The House earlier this year passed bills that would scrap the deference courts give to agencies in reviewing regulations ( H.R. 4768) and require Congress to approve all rules with an economic impact of at least $100 million before they take effect ( H.R. 427). They’re also slated to take up a separate measure ( H.R. 5982) that would make it easier for lawmakers to block “midnight” regulations published near the end of a president’s term.

Ryan told reporters the day after the election that GOP control of Congress and the White House makes those goals more attainable.

“This means that we can lift the oppressive weight of the regulatory state,” Ryan said. “We can restore the Constitution.”

Ryan and other critics have said that President Barack Obama regularly acts beyond his executive authority by pushing regulations and executive orders that have the force of law without going through the legislature. That includes by moving to protect millions of undocumented immigrants from deportation, an initiative that’s been on hold since February, when a federal judge blocked the program.

Trump himself has repeatedly promised to slash environmental, energy and other regulatory red tape once he enters the Oval Office. His selection of Reince Priebus for chief of staff has been interpreted as a signal that he wants to work with Congress, but it’s not clear whether he’s ready to go as far as trimming his own rulemaking power.

“I have no idea what President-elect Trump thinks of REINS,” Ryan Young, a fellow at the limited government think tank Competitive Enterprise Institute, told Bloomberg BNA. CEI Nov. 15 released a report urging Congress to pass the Regulations from the Executive in Need of Scrutiny Act, which would slow regulations with larger economic impacts.

Chance for Democrats

Congress has only limited tools in their arsenal for turning back regulations that they don’t like. Lawmakers can pass legislation—subject to presidential approval—rolling back the regulation or they can seek to block it via the Congressional Review Act, which also requires a two-thirds vote in both chambers to overcome a veto.

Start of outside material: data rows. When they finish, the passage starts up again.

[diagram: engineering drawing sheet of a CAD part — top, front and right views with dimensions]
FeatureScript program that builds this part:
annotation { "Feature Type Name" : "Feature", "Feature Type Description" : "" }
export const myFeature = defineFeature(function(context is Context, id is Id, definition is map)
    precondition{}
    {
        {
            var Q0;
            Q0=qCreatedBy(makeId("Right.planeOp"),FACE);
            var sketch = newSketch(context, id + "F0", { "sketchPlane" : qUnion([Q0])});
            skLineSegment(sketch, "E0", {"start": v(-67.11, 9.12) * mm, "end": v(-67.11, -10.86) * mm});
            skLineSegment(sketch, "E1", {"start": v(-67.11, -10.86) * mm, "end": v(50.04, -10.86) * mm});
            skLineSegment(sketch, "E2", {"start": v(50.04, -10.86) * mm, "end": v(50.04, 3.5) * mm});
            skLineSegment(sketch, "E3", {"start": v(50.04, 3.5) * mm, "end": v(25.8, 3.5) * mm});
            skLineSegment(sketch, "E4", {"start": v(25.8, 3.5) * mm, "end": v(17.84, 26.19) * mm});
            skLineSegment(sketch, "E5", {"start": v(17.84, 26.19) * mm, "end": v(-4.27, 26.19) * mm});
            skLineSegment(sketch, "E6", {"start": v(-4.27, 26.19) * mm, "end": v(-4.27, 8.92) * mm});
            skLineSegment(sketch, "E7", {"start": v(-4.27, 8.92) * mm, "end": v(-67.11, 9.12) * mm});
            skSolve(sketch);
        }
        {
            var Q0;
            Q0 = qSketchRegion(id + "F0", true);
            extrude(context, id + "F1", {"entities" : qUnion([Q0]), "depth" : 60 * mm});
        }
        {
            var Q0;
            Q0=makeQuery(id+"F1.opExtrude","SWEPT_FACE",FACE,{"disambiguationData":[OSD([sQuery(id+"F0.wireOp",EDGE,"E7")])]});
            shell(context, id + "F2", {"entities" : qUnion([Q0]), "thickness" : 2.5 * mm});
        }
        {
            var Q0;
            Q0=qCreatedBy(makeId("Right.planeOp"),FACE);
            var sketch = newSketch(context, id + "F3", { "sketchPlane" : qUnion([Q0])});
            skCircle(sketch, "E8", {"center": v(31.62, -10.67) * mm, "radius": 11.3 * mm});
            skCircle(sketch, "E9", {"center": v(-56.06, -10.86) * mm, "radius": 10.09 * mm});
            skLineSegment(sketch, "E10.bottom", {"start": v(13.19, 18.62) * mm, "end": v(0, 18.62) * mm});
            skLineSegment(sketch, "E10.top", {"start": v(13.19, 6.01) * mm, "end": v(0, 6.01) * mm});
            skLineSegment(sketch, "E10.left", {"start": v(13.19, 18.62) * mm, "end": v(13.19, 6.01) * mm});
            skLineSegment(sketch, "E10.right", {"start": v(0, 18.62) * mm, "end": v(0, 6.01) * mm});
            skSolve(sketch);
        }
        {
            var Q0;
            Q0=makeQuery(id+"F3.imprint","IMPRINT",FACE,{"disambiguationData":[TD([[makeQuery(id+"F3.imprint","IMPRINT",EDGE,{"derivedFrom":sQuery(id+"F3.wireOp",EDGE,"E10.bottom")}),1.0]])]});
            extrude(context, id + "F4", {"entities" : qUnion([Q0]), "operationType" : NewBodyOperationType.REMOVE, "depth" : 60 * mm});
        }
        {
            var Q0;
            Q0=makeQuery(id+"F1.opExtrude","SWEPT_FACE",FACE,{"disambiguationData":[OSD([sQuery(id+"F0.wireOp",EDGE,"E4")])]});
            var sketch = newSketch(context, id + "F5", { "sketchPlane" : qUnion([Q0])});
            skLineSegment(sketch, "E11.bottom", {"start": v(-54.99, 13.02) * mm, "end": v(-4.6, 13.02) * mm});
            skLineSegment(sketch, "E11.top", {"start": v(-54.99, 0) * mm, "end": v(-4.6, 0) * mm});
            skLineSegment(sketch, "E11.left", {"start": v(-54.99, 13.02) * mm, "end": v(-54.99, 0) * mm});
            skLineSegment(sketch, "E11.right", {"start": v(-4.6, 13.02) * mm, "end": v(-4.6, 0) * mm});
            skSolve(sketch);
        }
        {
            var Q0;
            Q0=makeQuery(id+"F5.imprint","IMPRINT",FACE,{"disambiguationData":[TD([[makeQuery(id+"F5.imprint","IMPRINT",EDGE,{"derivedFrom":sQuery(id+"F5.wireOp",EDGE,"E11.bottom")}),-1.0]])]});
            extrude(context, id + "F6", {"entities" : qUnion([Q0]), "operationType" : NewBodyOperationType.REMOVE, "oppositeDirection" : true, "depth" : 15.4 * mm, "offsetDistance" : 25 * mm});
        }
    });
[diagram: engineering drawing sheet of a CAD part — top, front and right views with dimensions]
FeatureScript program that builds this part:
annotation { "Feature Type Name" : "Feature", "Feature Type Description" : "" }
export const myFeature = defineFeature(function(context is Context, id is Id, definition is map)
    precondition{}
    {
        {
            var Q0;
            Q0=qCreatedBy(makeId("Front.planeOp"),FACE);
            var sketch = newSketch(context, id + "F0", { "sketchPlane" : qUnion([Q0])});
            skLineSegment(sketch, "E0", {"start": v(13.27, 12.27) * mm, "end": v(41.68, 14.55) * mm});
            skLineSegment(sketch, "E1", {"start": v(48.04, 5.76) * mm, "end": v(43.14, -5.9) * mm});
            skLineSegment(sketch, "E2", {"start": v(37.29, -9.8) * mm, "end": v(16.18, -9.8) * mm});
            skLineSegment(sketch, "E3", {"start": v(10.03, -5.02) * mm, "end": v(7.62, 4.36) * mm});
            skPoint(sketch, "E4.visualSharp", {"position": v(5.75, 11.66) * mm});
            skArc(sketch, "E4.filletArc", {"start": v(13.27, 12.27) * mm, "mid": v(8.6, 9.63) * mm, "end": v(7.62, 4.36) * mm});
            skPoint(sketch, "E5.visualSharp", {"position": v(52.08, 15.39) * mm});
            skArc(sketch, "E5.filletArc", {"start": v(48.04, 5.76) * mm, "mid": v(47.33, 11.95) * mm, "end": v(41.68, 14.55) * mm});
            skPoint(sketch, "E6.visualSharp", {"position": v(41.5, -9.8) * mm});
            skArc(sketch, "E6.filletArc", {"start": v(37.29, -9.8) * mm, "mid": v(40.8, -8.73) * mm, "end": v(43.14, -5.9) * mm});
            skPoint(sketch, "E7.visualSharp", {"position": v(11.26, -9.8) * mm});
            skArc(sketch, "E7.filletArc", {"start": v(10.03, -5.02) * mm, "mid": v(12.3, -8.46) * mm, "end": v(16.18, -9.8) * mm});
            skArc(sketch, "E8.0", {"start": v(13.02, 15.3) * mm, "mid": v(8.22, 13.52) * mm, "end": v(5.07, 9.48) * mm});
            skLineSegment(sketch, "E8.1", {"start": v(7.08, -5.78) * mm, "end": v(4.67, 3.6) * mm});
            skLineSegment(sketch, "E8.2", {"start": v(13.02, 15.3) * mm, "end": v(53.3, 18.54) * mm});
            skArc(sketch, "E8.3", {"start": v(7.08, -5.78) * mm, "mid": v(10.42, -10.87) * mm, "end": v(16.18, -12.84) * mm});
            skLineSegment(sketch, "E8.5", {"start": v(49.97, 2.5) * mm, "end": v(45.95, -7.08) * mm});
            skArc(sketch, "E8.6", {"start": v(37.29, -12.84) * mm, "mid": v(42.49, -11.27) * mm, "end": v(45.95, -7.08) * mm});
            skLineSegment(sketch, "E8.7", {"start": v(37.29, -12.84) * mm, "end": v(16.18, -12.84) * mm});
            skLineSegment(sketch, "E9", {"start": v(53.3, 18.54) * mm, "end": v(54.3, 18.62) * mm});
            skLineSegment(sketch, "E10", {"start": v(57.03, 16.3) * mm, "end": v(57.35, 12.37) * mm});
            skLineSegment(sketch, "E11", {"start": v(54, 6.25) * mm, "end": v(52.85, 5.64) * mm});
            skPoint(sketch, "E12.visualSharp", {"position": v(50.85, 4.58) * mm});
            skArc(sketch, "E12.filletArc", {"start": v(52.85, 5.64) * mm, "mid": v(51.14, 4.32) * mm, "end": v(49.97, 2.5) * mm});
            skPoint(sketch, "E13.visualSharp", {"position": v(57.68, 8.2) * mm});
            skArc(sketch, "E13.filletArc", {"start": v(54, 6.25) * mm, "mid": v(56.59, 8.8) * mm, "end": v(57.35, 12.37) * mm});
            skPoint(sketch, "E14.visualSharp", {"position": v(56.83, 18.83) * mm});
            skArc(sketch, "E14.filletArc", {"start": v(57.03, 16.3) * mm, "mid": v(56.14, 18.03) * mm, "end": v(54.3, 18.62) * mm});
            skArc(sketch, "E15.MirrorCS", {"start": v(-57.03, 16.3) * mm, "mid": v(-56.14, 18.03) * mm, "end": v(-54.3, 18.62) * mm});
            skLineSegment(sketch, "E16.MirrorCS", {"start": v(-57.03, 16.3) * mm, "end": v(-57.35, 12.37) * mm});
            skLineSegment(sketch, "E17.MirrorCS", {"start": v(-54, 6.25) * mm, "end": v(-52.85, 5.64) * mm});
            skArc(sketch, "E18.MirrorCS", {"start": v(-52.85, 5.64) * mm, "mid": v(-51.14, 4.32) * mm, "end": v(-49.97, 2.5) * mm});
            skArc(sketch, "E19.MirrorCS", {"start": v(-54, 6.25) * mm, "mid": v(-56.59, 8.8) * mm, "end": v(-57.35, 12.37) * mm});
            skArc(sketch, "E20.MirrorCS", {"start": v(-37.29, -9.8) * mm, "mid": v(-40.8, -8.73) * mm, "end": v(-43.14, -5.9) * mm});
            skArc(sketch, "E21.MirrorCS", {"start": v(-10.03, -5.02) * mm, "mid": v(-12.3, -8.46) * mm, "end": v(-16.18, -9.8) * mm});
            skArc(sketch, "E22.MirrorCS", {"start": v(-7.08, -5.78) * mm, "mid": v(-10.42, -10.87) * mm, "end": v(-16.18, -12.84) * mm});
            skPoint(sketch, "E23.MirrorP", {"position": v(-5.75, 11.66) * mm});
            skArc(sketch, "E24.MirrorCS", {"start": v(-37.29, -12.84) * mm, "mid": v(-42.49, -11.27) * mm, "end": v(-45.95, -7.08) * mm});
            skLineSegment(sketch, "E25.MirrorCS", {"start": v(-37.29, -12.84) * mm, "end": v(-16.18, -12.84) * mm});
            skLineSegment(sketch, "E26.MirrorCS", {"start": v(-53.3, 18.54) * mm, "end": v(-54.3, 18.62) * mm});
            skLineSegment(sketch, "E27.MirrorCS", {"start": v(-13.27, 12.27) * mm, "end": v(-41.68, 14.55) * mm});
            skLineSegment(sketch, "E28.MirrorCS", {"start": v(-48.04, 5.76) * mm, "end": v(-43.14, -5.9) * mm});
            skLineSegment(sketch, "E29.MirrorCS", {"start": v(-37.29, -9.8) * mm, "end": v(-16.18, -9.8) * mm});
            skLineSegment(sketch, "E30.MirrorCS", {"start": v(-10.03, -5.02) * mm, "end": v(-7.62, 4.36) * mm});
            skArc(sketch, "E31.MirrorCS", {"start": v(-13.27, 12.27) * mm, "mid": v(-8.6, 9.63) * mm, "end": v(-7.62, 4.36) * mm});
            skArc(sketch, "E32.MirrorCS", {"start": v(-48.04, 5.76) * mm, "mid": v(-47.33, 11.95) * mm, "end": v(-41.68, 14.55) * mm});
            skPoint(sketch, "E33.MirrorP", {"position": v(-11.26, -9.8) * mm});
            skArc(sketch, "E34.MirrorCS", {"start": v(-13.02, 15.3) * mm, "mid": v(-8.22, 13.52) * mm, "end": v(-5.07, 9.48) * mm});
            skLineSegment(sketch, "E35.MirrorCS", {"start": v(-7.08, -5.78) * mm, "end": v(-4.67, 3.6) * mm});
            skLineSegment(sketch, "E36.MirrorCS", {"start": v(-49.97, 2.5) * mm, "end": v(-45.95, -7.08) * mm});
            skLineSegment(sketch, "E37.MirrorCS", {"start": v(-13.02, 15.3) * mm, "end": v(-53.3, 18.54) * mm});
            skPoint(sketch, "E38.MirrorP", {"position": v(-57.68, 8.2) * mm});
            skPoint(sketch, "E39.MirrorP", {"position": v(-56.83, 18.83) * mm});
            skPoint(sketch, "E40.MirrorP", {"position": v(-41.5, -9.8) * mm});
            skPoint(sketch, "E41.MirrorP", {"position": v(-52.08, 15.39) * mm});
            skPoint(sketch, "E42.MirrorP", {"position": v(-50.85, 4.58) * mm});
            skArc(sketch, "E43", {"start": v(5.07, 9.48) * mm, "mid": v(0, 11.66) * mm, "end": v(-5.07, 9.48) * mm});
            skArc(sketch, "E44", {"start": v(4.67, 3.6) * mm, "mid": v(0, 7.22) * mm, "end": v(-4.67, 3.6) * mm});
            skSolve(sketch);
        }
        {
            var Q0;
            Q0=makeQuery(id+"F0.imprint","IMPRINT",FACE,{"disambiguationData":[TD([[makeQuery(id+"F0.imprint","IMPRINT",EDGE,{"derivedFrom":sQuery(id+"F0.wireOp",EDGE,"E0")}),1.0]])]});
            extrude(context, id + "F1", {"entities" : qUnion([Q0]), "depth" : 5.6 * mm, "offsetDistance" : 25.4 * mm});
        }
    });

That’s why Republicans want to force future presidents to jump through certain hoops before they can use the power of the pen to advance programs they otherwise can’t get approved by Congress. GOP lawmakers are hoping Trump will play along, on the assumption that he’ll be able to move White House legislative priorities through the Republican-controlled Congress with relative ease.

“We will have to see if President-elect Trump will make the same mistake that President Obama made, but there’s no reason for him to do it,” Turley told Bloomberg BNA. “He can actually accomplish all of his objectives without circumventing Congress.”

That’s why Young and others are also holding out hope that Obama and congressional Democrats change their minds and help move regulatory reforms like the REINS Act. It may be one of their best chances to counteract the Trump White House in the next four years.

“If the purpose of the bill is to limit executive power, they may decide now is a good time to do that,” Young said.